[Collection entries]
* * * * * * * * *

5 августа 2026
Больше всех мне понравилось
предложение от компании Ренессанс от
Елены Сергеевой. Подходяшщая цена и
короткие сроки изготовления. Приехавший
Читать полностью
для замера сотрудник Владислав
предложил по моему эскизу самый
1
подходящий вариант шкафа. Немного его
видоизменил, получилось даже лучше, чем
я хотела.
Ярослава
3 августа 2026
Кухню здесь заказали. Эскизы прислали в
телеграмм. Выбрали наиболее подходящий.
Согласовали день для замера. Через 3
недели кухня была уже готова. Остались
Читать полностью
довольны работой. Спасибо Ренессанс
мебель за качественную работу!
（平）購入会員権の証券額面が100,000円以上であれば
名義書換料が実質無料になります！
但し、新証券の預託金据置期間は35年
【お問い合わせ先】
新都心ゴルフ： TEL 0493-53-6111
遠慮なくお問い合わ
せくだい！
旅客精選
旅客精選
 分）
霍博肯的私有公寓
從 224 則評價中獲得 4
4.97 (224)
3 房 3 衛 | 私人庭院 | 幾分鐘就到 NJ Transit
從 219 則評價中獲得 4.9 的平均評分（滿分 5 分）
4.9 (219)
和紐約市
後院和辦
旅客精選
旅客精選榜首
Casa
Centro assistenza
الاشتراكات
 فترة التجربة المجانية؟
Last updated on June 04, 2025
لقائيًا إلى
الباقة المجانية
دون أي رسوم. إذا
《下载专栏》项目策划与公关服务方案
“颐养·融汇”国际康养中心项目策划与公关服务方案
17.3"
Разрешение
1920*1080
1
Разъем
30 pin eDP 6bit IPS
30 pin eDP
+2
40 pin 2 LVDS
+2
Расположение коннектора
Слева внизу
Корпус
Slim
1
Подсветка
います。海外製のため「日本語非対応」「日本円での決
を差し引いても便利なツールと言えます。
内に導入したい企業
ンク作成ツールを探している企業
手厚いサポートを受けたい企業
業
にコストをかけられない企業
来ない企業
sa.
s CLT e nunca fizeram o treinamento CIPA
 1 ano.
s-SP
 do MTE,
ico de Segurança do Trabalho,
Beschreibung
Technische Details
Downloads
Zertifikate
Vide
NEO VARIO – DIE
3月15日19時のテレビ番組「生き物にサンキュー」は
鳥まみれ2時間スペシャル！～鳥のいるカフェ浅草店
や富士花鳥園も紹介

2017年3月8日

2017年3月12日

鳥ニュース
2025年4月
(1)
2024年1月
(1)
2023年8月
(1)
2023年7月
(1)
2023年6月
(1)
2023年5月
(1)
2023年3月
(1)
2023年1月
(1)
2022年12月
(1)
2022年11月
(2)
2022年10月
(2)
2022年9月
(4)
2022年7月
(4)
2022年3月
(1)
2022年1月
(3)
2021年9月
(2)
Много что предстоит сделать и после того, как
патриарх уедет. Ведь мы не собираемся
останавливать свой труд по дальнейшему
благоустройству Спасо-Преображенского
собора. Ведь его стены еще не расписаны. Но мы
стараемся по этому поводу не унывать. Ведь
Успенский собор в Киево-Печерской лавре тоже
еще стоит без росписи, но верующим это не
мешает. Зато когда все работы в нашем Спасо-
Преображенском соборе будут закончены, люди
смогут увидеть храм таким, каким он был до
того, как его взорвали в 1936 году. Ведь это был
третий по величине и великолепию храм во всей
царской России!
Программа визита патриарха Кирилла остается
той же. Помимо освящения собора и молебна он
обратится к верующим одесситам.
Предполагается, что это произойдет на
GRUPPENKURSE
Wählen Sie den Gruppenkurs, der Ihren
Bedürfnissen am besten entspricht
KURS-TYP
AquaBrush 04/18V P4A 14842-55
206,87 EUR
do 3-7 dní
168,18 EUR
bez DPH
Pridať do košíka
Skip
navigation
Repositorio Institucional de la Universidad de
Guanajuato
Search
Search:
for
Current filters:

* * * * * * * * *

The task:
Output each record precisely as written.

Exercise result:
5 августа 2026
Больше всех мне понравилось
предложение от компании Ренессанс от
Елены Сергеевой. Подходяшщая цена и
короткие сроки изготовления. Приехавший
Читать полностью
для замера сотрудник Владислав
предложил по моему эскизу самый
1
подходящий вариант шкафа. Немного его
видоизменил, получилось даже лучше, чем
я хотела.
Ярослава
3 августа 2026
Кухню здесь заказали. Эскизы прислали в
телеграмм. Выбрали наиболее подходящий.
Согласовали день для замера. Через 3
недели кухня была уже готова. Остались
Читать полностью
довольны работой. Спасибо Ренессанс
мебель за качественную работу!
（平）購入会員権の証券額面が100,000円以上であれば
名義書換料が実質無料になります！
但し、新証券の預託金据置期間は35年
【お問い合わせ先】
新都心ゴルフ： TEL 0493-53-6111
遠慮なくお問い合わ
せくだい！
旅客精選
旅客精選
 分）
霍博肯的私有公寓
從 224 則評價中獲得 4
4.97 (224)
3 房 3 衛 | 私人庭院 | 幾分鐘就到 NJ Transit
從 219 則評價中獲得 4.9 的平均評分（滿分 5 分）
4.9 (219)
和紐約市
後院和辦
旅客精選
旅客精選榜首
Casa
Centro assistenza
الاشتراكات
 فترة التجربة المجانية؟
Last updated on June 04, 2025
لقائيًا إلى
الباقة المجانية
دون أي رسوم. إذا
《下载专栏》项目策划与公关服务方案
“颐养·融汇”国际康养中心项目策划与公关服务方案
17.3"
Разрешение
1920*1080
1
Разъем
30 pin eDP 6bit IPS
30 pin eDP
+2
40 pin 2 LVDS
+2
Расположение коннектора
Слева внизу
Корпус
Slim
1
Подсветка
います。海外製のため「日本語非対応」「日本円での決
を差し引いても便利なツールと言えます。
内に導入したい企業
ンク作成ツールを探している企業
手厚いサポートを受けたい企業
業
にコストをかけられない企業
来ない企業
sa.
s CLT e nunca fizeram o treinamento CIPA
 1 ano.
s-SP
 do MTE,
ico de Segurança do Trabalho,
Beschreibung
Technische Details
Downloads
Zertifikate
Vide
NEO VARIO – DIE
3月15日19時のテレビ番組「生き物にサンキュー」は
鳥まみれ2時間スペシャル！～鳥のいるカフェ浅草店
や富士花鳥園も紹介

2017年3月8日

2017年3月12日

鳥ニュース
2025年4月
(1)
2024年1月
(1)
2023年8月
(1)
2023年7月
(1)
2023年6月
(1)
2023年5月
(1)
2023年3月
(1)
2023年1月
(1)
2022年12月
(1)
2022年11月
(2)
2022年10月
(2)
2022年9月
(4)
2022年7月
(4)
2022年3月
(1)
2022年1月
(3)
2021年9月
(2)
Много что предстоит сделать и после того, как
патриарх уедет. Ведь мы не собираемся
останавливать свой труд по дальнейшему
благоустройству Спасо-Преображенского
собора. Ведь его стены еще не расписаны. Но мы
стараемся по этому поводу не унывать. Ведь
Успенский собор в Киево-Печерской лавре тоже
еще стоит без росписи, но верующим это не
мешает. Зато когда все работы в нашем Спасо-
Преображенском соборе будут закончены, люди
смогут увидеть храм таким, каким он был до
того, как его взорвали в 1936 году. Ведь это был
третий по величине и великолепию храм во всей
царской России!
Программа визита патриарха Кирилла остается
той же. Помимо освящения собора и молебна он
обратится к верующим одесситам.
Предполагается, что это произойдет на
GRUPPENKURSE
Wählen Sie den Gruppenkurs, der Ihren
Bedürfnissen am besten entspricht
KURS-TYP
AquaBrush 04/18V P4A 14842-55
206,87 EUR
do 3-7 dní
168,18 EUR
bez DPH
Pridať do košíka
Skip
navigation
Repositorio Institucional de la Universidad de
Guanajuato
Search
Search:
for
Current filters:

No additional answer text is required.